Blockbuster's business has been under pressure from cheap sales of DVDs through major retailers as well as emerging video technologies like video on demand and personal video recorders.
Viacom had long been considering a disposal of its roughly 81 percent stake in Blockbuster, and was believed to be looking for a buyer in recent weeks. The company didn't disclose details of what it planned to do and indicated that the plan was not yet final.
Viacom said it expected to separate Blockbuster in a tax-free split-off, which would most likely involve exchanging shares of Viacom for shares of Blockbuster.
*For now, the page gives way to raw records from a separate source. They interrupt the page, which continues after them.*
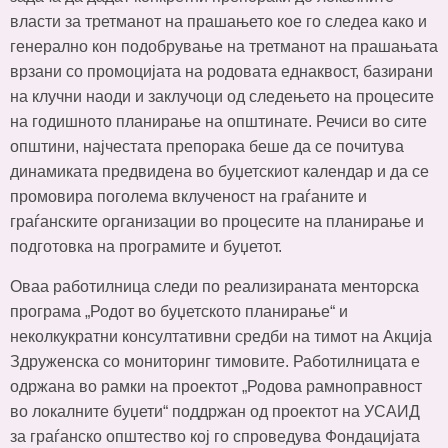
власти за третманот на прашањето кое го следеа како и
генерално кон подобрување на третманот на прашањата
врзани со промоцијата на родовата еднаквост, базирани
на клучни наоди и заклучоци од следењето на процесите
на годишното планирање на општинате. Речиси во сите
општини, најчестата препорака беше да се почитува
динамиката предвидена во буџетскиот календар и да се
промовира поголема вклученост на граѓаните и
граѓанските организации во процесите на планирање и
подготовка на програмите и буџетот.
Оваа работилница следи по реализираната менторска
програма „Родот во буџетското планирање“ и
неколкукратни консултативни средби на тимот на Акција
Здруженска со мониторинг тимовите. Работилницата е
одржана во рамки на проектот „Родова рамноправност
во локалните буџети“ поддржан од проектот на УСАИД
за граѓанско општество кој го спроведува Фондацијата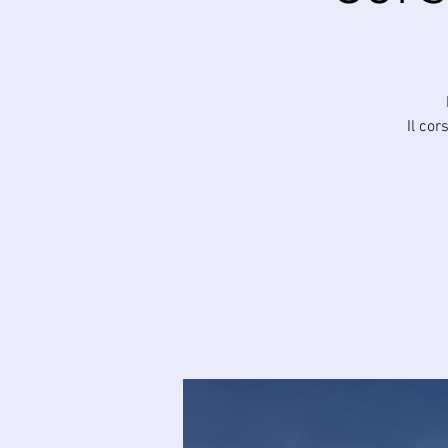
Il cor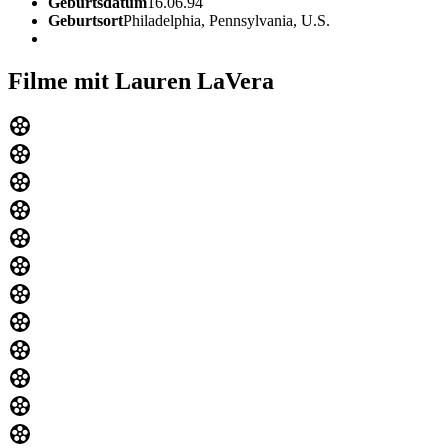
Geburtsdatum
16.06.94
Geburtsort
Philadelphia, Pennsylvania, U.S.
Filme mit Lauren LaVera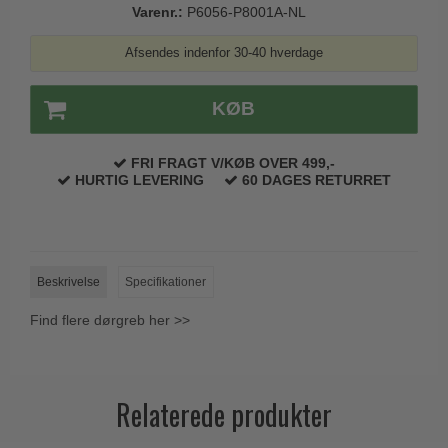
Varenr.:
P6056-P8001A-NL
Trædørgreb på Langskilt
Udendørs dørgreb
Afsendes indenfor 30-40 hverdage
KØB
FRI FRAGT V/KØB OVER 499,-
HURTIG LEVERING
60 DAGES RETURRET
Beskrivelse
Specifikationer
Find flere dørgreb her >>
Relaterede produkter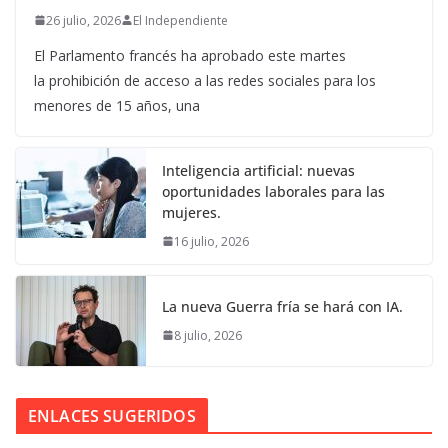
26 julio, 2026
El Independiente
El Parlamento francés ha aprobado este martes
la prohibición de acceso a las redes sociales para los
menores de 15 años, una
Inteligencia artificial: nuevas
oportunidades laborales para las
mujeres.
16 julio, 2026
La nueva Guerra fría se hará con IA.
8 julio, 2026
ENLACES SUGERIDOS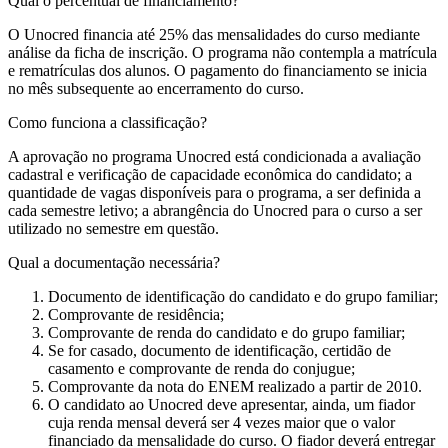
Qual o percentual de financiamento?
O Unocred financia até 25% das mensalidades do curso mediante
análise da ficha de inscrição. O programa não contempla a matrícula
e rematrículas dos alunos. O pagamento do financiamento se inicia
no mês subsequente ao encerramento do curso.
Como funciona a classificação?
A aprovação no programa Unocred está condicionada a avaliação
cadastral e verificação de capacidade econômica do candidato; a
quantidade de vagas disponíveis para o programa, a ser definida a
cada semestre letivo; a abrangência do Unocred para o curso a ser
utilizado no semestre em questão.
Qual a documentação necessária?
Documento de identificação do candidato e do grupo familiar;
Comprovante de residência;
Comprovante de renda do candidato e do grupo familiar;
Se for casado, documento de identificação, certidão de
casamento e comprovante de renda do conjugue;
Comprovante da nota do ENEM realizado a partir de 2010.
O candidato ao Unocred deve apresentar, ainda, um fiador
cuja renda mensal deverá ser 4 vezes maior que o valor
financiado da mensalidade do curso. O fiador deverá entregar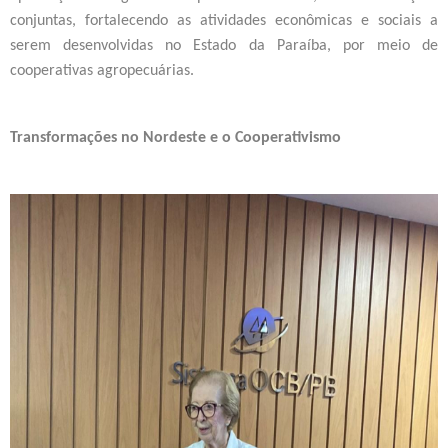
conjuntas, fortalecendo as atividades econômicas e sociais a
serem desenvolvidas no Estado da Paraíba, por meio de
cooperativas agropecuárias.
Transformações no Nordeste e o Cooperativismo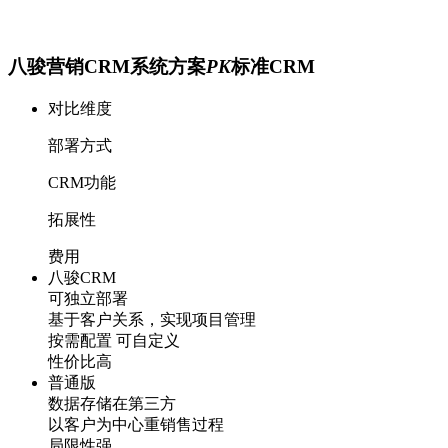
八骏营销CRM系统方案
PK
标准CRM
对比维度
部署方式
CRM功能
拓展性
费用
八骏CRM
可独立部署
基于客户关系，实现项目管理
按需配置 可自定义
性价比高
普通版
数据存储在第三方
以客户为中心重销售过程
局限性强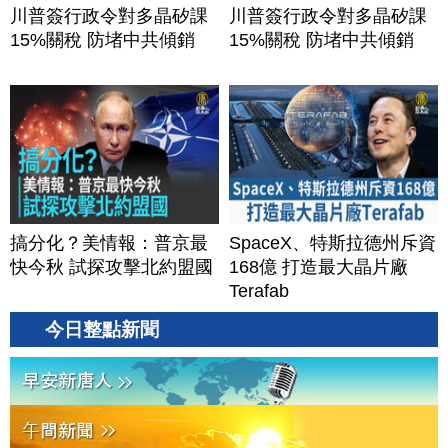
川普簽行政令對多晶矽課
川普簽行政令對多晶矽課
15%關稅 防堵中共傾銷
15%關稅 防堵中共傾銷
搞分化？美情報：普京最
SpaceX、特斯拉德州斥資
快今秋 試探攻擊北約盟國
168億 打造最大晶片廠
Terafab
今日整點新聞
But the company said it would continue to consider other alternatives.
The company said the plan was subject to final approval from its board of directors as well as "an assessment of market conditions." Viacom expects to complete the separation by the middle of the year.
Viacom, which also owns CBS (including CBSNews.com), MTV and the Paramount movie studio, made the announcement on the same day it reported fourth-quarter and full-year earnings for 2003.
The company said same-store revenues in its video business were down 7 percent in the fourth quarter due to overall softness in the movie rental industry.
Sumner Redstone, Viacom's chairman and chief executive, told investors in a conference call that while the company continued to believe in Blockbuster's long-term prospects, "the business is evolving and moving away from our core areas of focus."
Blockbuster has adapted to the shift to DVD usage from videotape by adding DVDs to its retail and rental inventories, but it has been challenged by growing sales of cheap DVDs through other retailing outlets.
Viacom took the $1.3 billion charge under an accounting rule that requires companies to occasionally assess the value of the goodwill of its businesses, or the amount above their current value that the company paid for them.
The announcement marked the second time that Viacom has said it would split off Blockbuster. Viacom floated shares in Blockbuster in 1999 and said it would divest the rest later, but the company later changed course, deciding to hold on to the business for the cash it generated.
Investors have been concerned about Blockbuster's prospects in the face of super-cheap sales of DVDs, and in recent months its shares have been hovering below $18, not far above the $15 per share at which Viacom first offered the shares to the public in 1999.
The retail nature of Blockbuster's business was always an anomaly within the Viacom media conglomerate, which is made up predominantly of advertising-driven business like TV and radio. Viacom acquired Blockbuster in 1994 to help finance its bid for Paramount.
Including the Blockbuster charge, Viacom reported a net loss of $385.4 million in the fourth quarter, or 22 cents per share, compared with earnings of $652.4 million, or 37 cents per share, in the same period a year ago. Revenues increased 11 percent to $7.52 billion from $6.78 billion.
Viacom reported a 19 percent gain in operating income at its cable networks group, a reliable profit center that includes MTV, VH1 and Nickelodeon. Television earnings declined 23 percent compared with the year-ago period, which the company attributed to a lack of political advertising and higher expenses for programming, and radio income fell 10 percent on lower advertising revenues.
For the full year, Viacom reported net earnings of $1.42 billion, or 80 cents a share, versus $725.7 million, or 41 cents a share, in 2002, which included an accounting charge of $1.48 billion. Full-year revenues rose 8 percent to $26.59 billion from $24.61 billion in 2002.